_ISTRUZIONI_:
Formatta l'elenco come CSV a due colonne, intestate testo e valore: una riga per ogni consegna, con il suo testo e la sua risposta, ciascuno in un solo campo tra virgolette e con gli a capo sostituiti da spazi. Lascia fuori le immagini.

_DATI_:

▬▬▬

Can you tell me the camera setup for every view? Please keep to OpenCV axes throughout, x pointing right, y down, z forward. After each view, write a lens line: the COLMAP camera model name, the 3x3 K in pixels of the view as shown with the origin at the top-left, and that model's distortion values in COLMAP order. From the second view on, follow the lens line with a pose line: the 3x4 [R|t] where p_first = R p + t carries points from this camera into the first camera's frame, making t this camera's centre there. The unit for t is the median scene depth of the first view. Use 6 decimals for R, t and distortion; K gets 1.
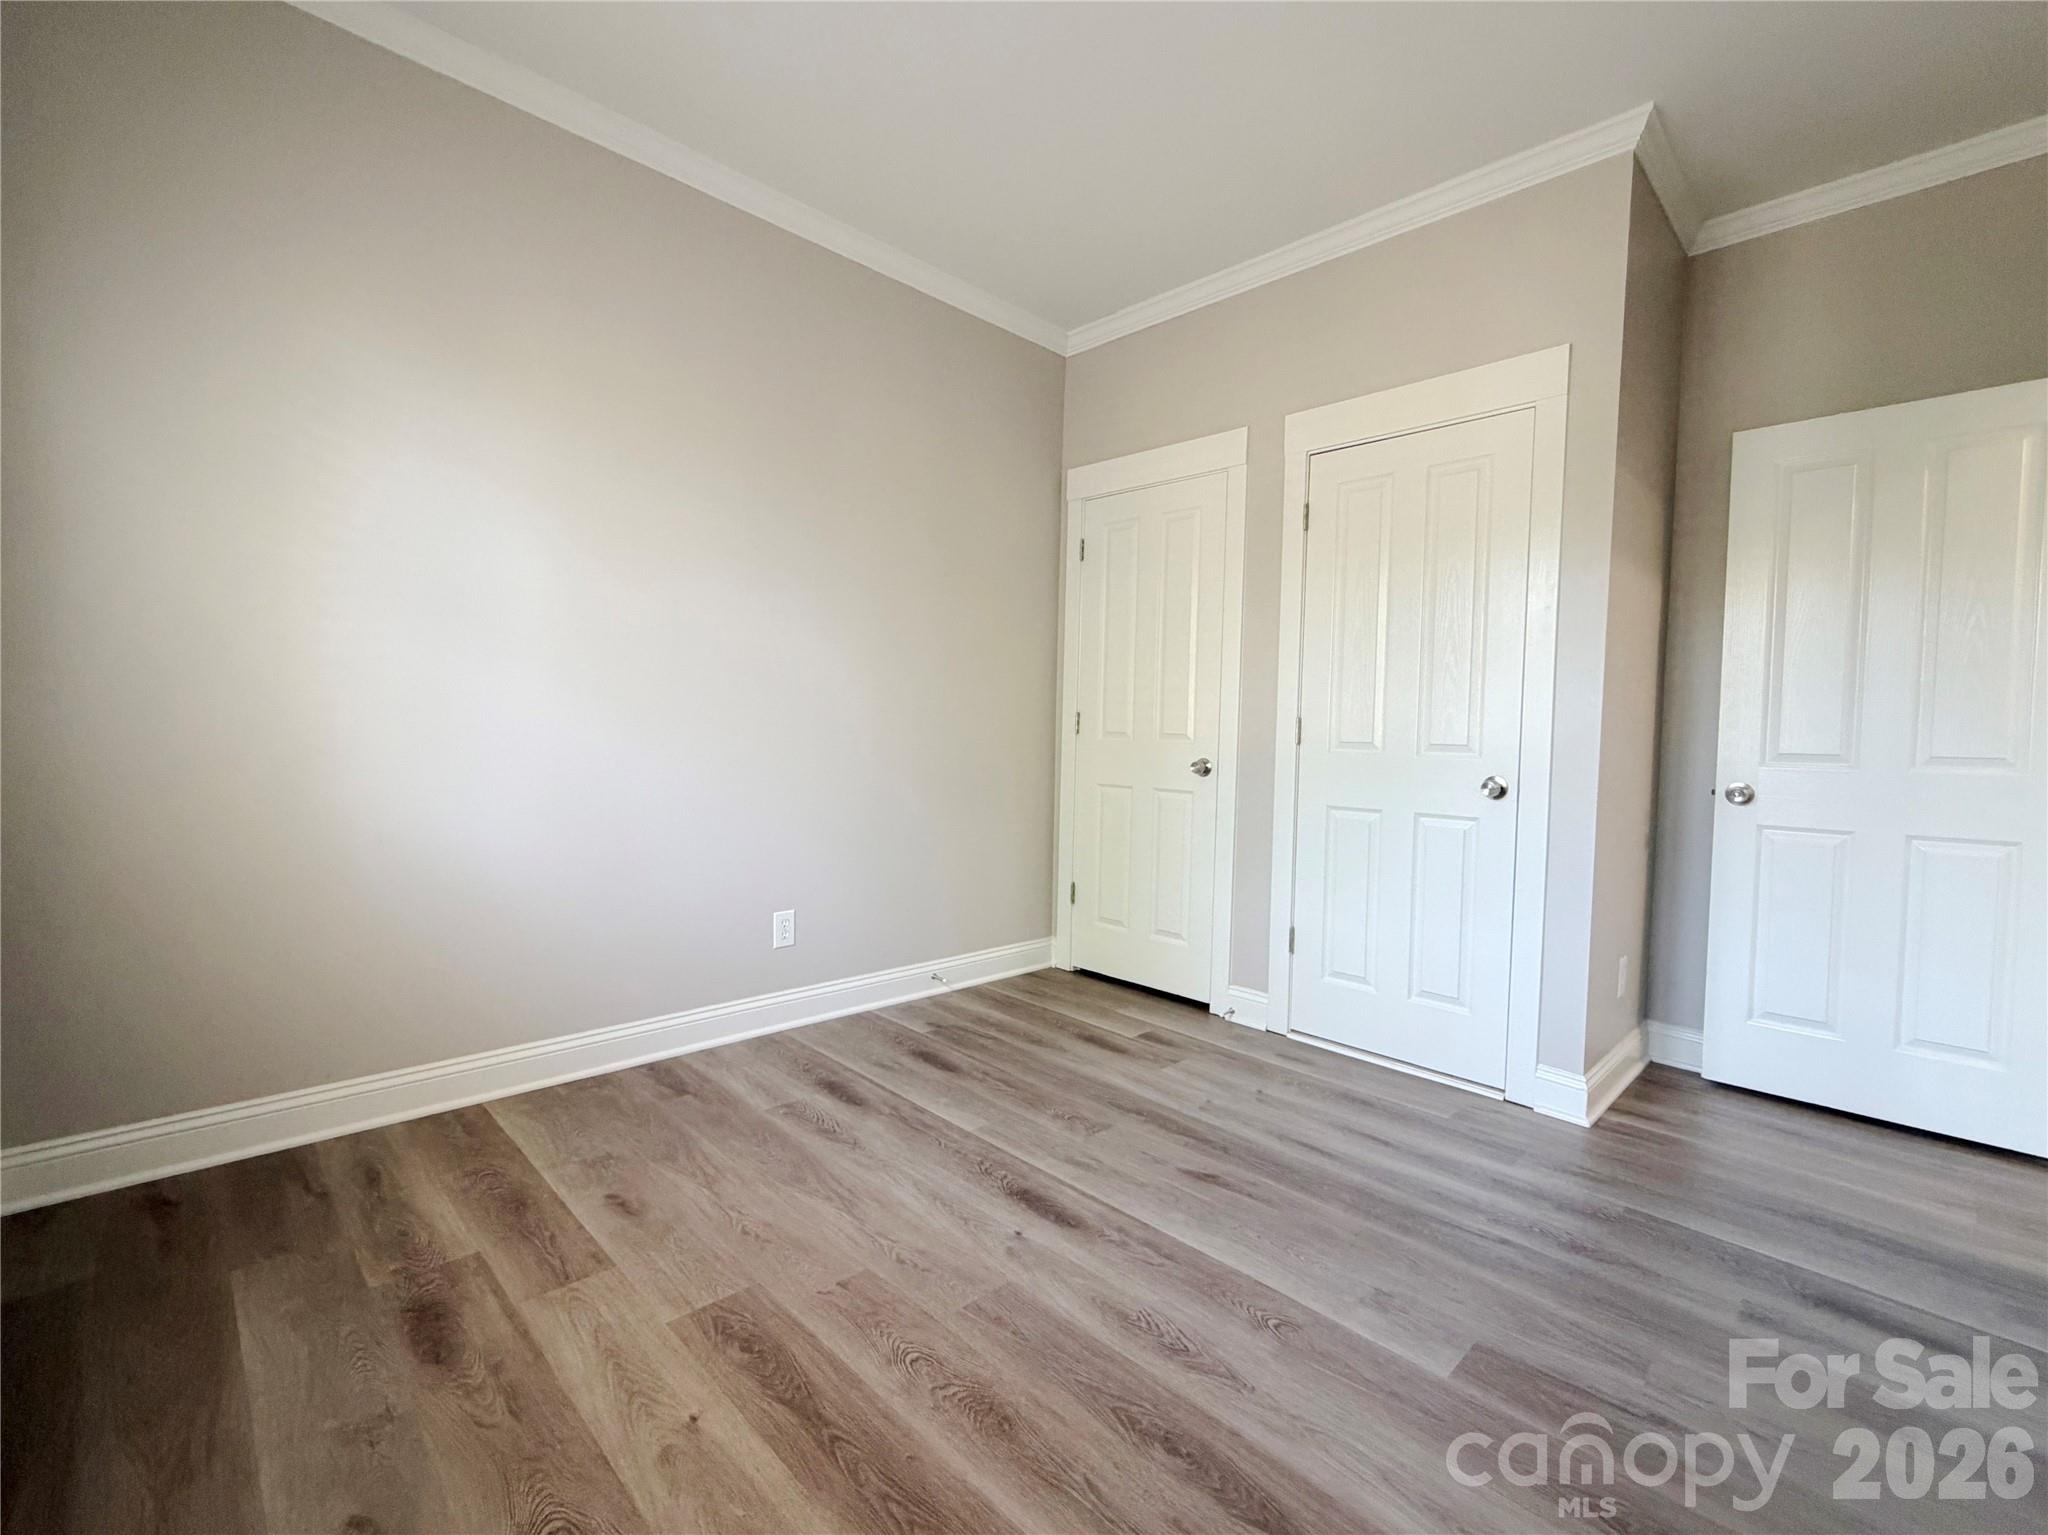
lens RADIAL K [[909.7, 0, 1024.0], [0, 909.7, 767.5], [0, 0, 1]] dist [-0.000128, 0.000160]
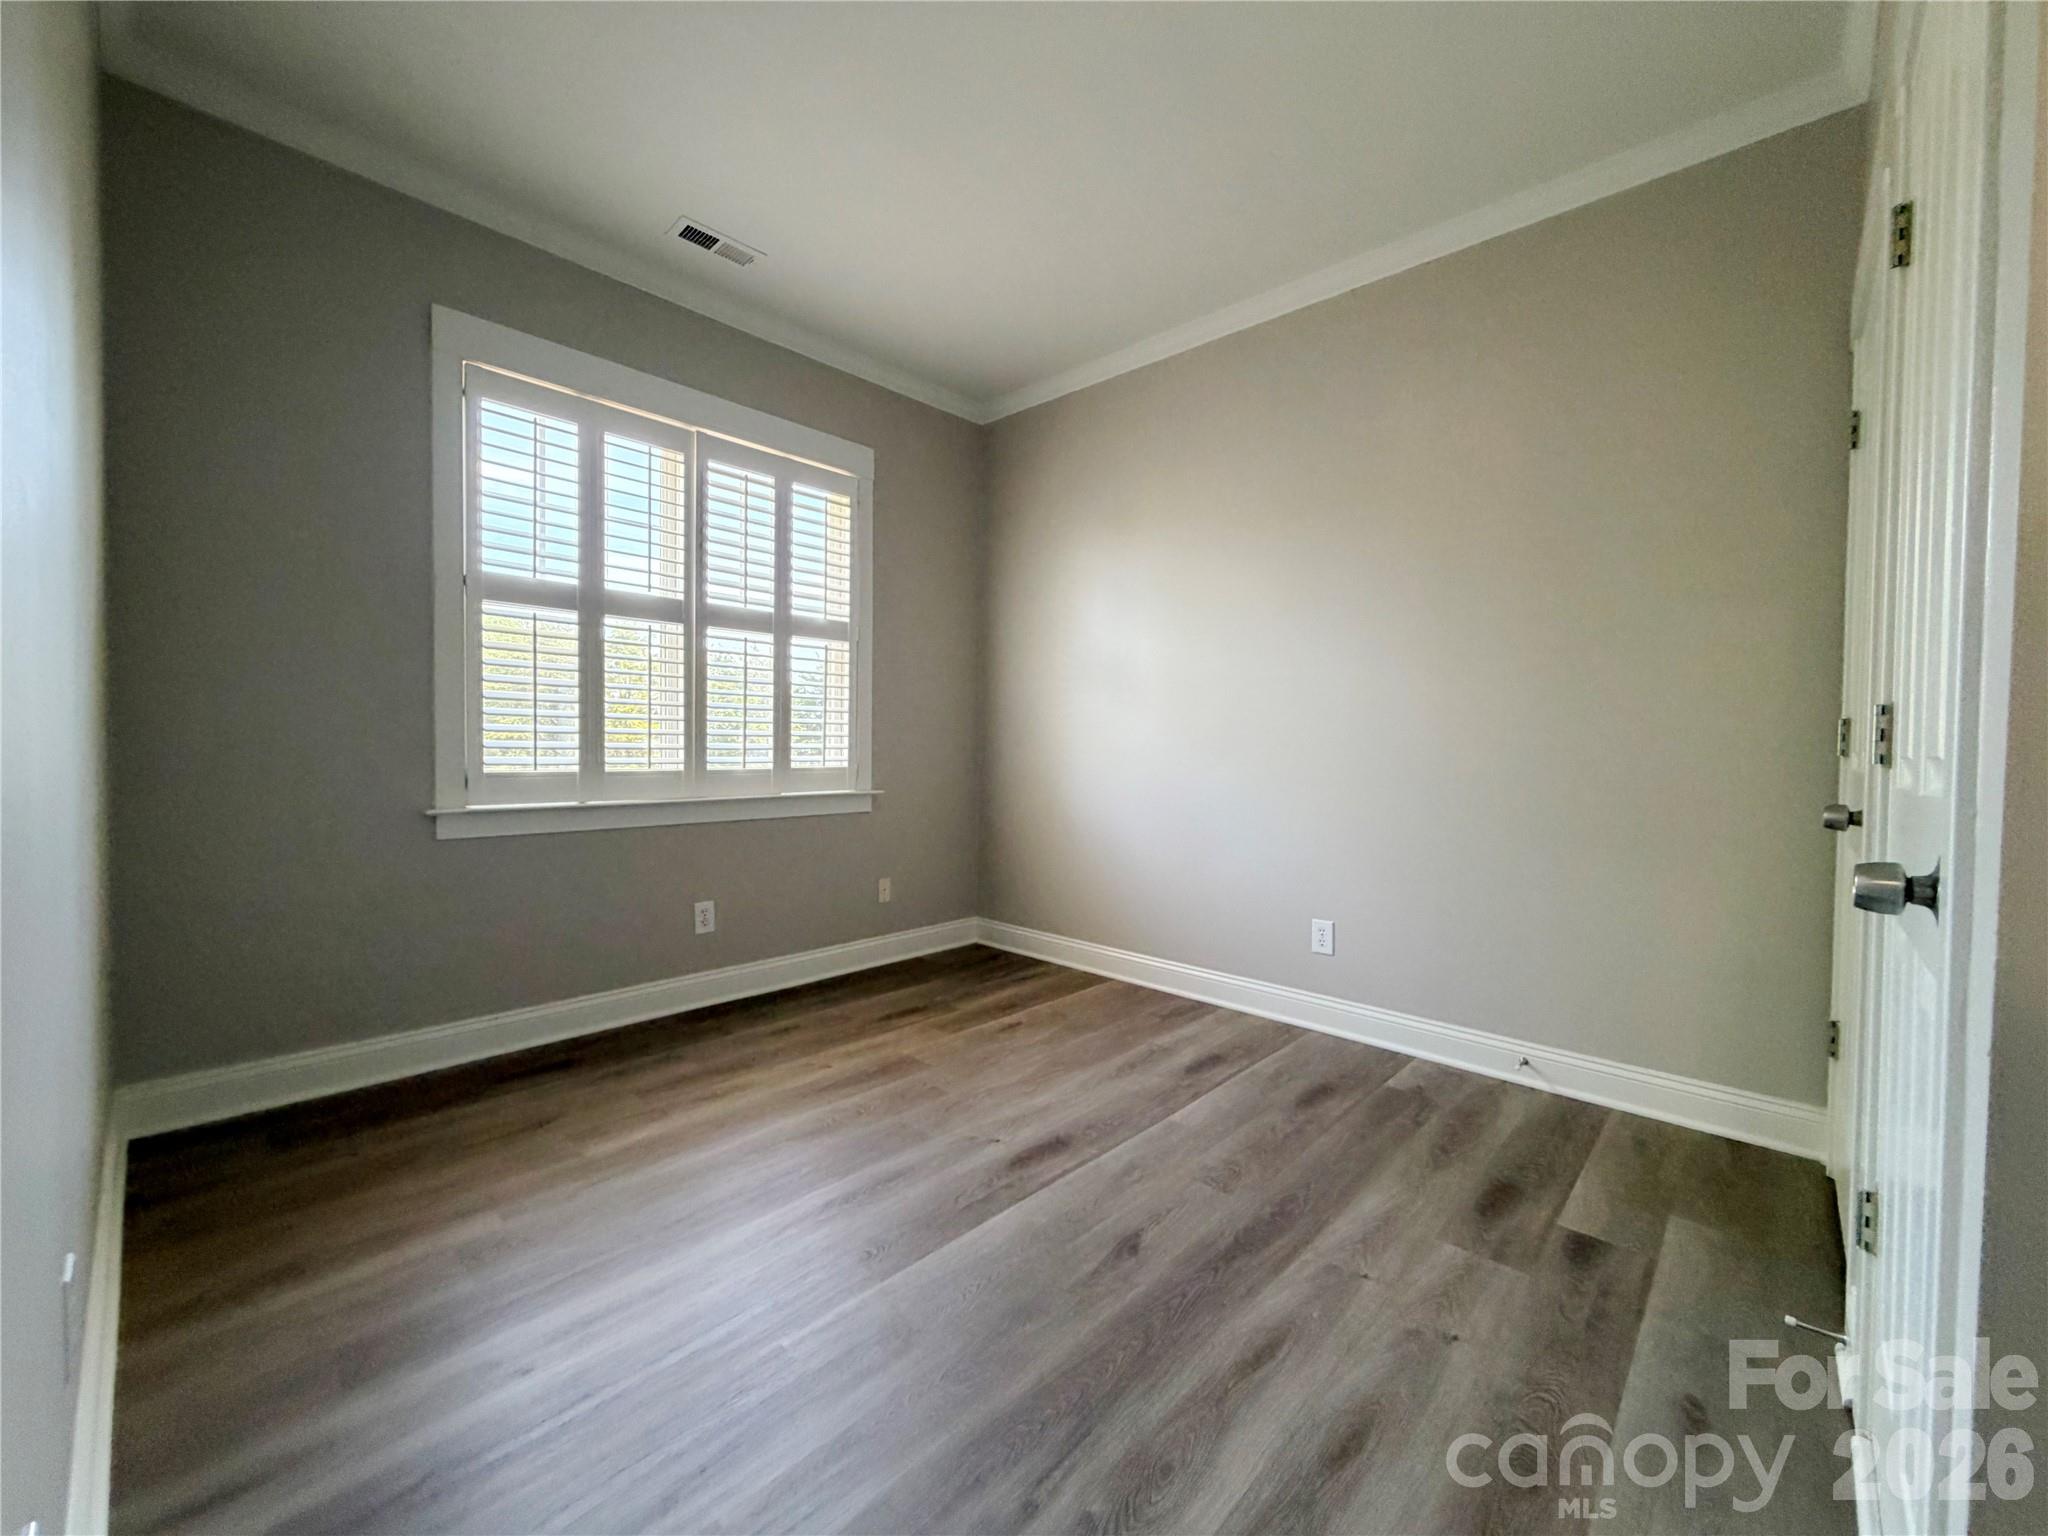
lens RADIAL K [[816.7, 0, 1019.0], [0, 816.7, 766.0], [0, 0, 1]] dist [0.000103, -0.000034]
pose [[0.040678, -0.002535, -0.999169, 0.803974], [-0.060746, 0.998141, -0.005005, 0.002418], [0.997324, 0.060900, 0.040448, 0.686967]]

▬▬▬

_SOLUZIONE_:
testo,valore
"Can you tell me the camera setup for every view? Please keep to OpenCV axes throughout, x pointing right, y down, z forward. After each view, write a lens line: the COLMAP camera model name, the 3x3 K in pixels of the view as shown with the origin at the top-left, and that model's distortion values in COLMAP order. From the second view on, follow the lens line with a pose line: the 3x4 [R|t] where p_first = R p + t carries points from this camera into the first camera's frame, making t this camera's centre there. The unit for t is the median scene depth of the first view. Use 6 decimals for R, t and distortion; K gets 1.","lens RADIAL K [[909.7, 0, 1024.0], [0, 909.7, 767.5], [0, 0, 1]] dist [-0.000128, 0.000160] lens RADIAL K [[816.7, 0, 1019.0], [0, 816.7, 766.0], [0, 0, 1]] dist [0.000103, -0.000034] pose [[0.040678, -0.002535, -0.999169, 0.803974], [-0.060746, 0.998141, -0.005005, 0.002418], [0.997324, 0.060900, 0.040448, 0.686967]]"